SOURCE DATA below:

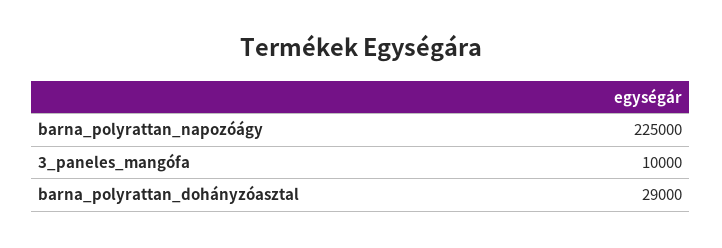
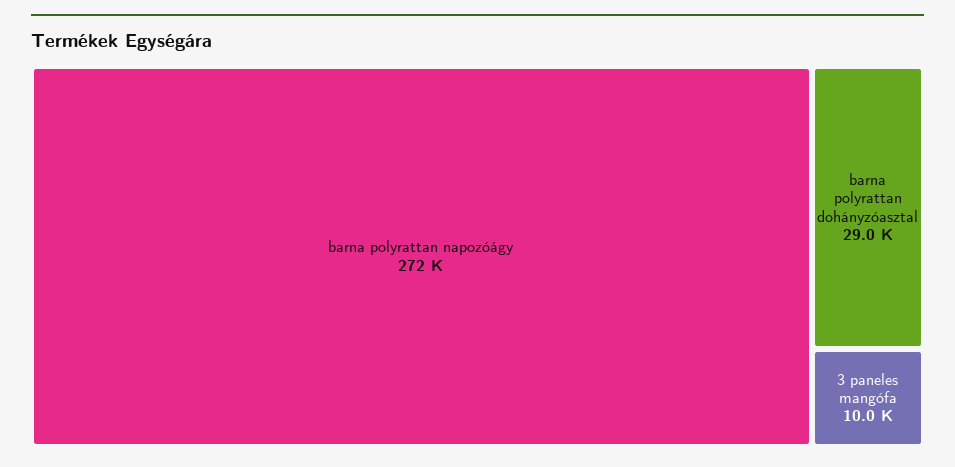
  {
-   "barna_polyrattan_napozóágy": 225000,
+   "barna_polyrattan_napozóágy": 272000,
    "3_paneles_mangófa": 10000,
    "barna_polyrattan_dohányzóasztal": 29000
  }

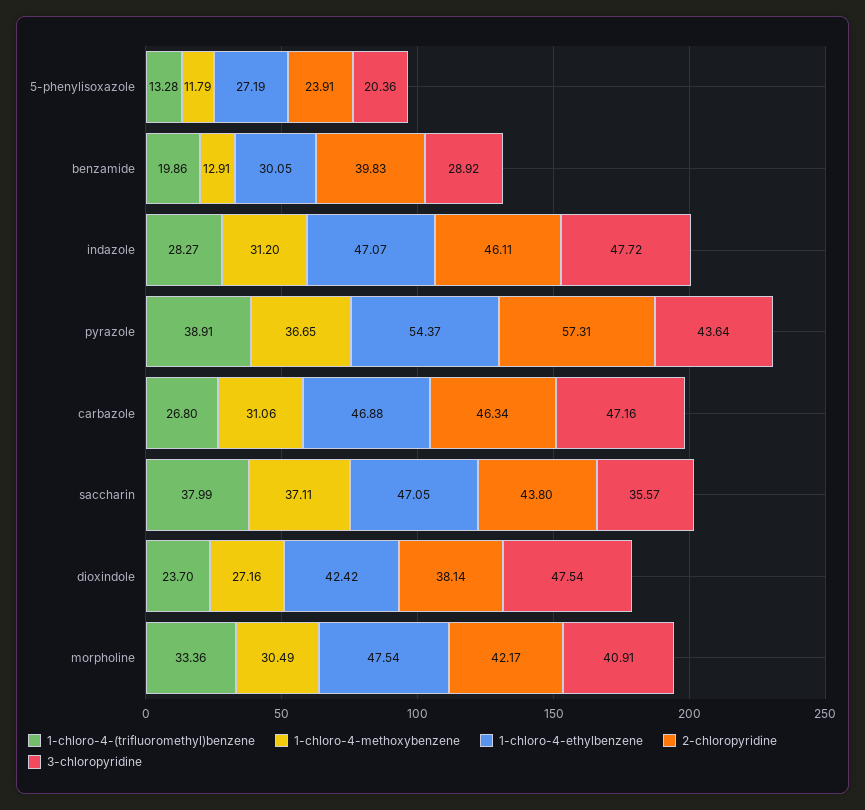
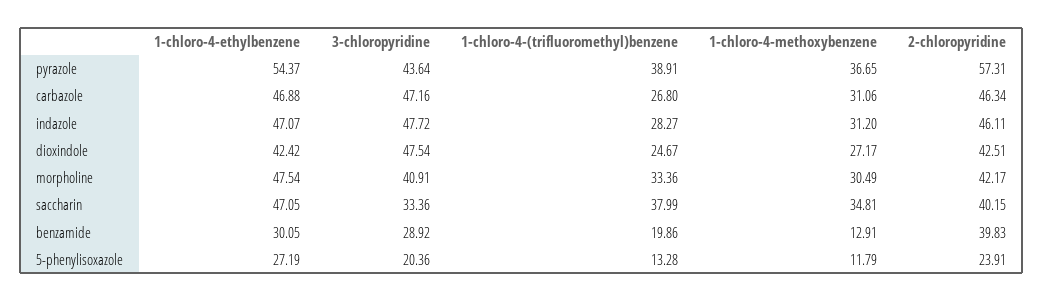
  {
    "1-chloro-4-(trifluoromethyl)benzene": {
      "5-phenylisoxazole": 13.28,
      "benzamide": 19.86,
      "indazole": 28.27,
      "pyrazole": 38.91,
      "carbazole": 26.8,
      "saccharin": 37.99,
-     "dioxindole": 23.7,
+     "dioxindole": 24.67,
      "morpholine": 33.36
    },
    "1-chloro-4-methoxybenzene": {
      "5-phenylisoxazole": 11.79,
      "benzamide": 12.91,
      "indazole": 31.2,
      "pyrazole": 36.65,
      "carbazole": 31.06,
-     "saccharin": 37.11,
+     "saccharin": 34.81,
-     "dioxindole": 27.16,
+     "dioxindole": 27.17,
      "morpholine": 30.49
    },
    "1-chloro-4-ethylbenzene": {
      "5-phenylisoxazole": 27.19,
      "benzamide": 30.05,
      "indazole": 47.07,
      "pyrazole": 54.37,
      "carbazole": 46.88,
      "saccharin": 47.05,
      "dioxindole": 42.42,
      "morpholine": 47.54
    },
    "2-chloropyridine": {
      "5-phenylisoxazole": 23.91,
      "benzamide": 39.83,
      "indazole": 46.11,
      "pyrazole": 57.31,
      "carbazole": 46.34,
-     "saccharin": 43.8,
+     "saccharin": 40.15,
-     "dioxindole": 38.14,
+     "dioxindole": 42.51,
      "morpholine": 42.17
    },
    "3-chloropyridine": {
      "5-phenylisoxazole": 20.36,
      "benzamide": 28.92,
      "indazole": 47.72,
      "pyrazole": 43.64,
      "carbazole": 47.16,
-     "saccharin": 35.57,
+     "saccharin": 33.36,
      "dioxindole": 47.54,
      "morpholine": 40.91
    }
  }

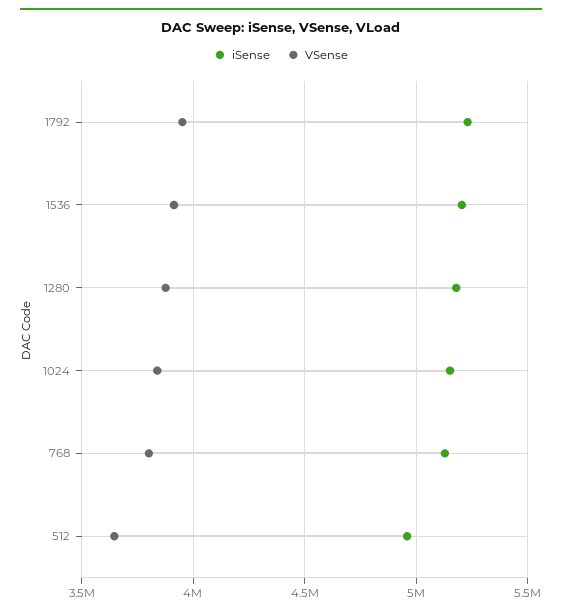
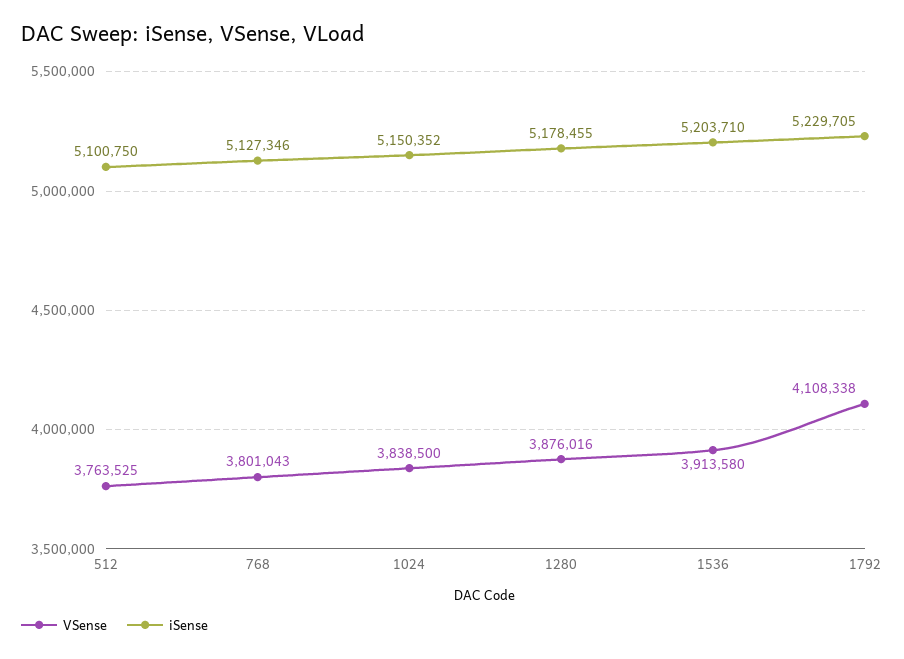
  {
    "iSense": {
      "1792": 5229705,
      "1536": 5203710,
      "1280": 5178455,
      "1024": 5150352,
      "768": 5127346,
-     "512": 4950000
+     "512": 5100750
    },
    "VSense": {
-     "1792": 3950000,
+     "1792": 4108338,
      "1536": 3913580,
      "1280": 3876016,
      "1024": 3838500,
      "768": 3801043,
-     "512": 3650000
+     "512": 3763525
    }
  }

End of SOURCE DATA.
SOURCE DATA below:

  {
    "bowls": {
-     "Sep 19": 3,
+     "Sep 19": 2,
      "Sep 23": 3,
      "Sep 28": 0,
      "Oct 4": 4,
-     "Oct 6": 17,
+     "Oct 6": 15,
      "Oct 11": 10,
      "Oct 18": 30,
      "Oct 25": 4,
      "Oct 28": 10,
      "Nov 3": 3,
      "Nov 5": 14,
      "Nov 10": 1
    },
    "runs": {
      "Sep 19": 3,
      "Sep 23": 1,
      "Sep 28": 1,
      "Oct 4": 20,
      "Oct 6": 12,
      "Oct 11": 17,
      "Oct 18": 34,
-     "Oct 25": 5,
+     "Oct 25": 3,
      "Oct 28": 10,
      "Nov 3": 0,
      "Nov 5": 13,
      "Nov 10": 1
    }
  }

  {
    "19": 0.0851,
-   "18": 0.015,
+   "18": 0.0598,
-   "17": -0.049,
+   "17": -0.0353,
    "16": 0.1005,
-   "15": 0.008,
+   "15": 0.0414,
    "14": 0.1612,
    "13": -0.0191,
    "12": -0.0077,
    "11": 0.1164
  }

End of SOURCE DATA.

* **TASK STATEMENT**
Extract every line from the records above that contains the word "dioxindole".

* **EXERCISE OUTPUT**
-     "dioxindole": 23.7,
+     "dioxindole": 24.67,
-     "dioxindole": 27.16,
+     "dioxindole": 27.17,
      "dioxindole": 42.42,
-     "dioxindole": 38.14,
+     "dioxindole": 42.51,
      "dioxindole": 47.54,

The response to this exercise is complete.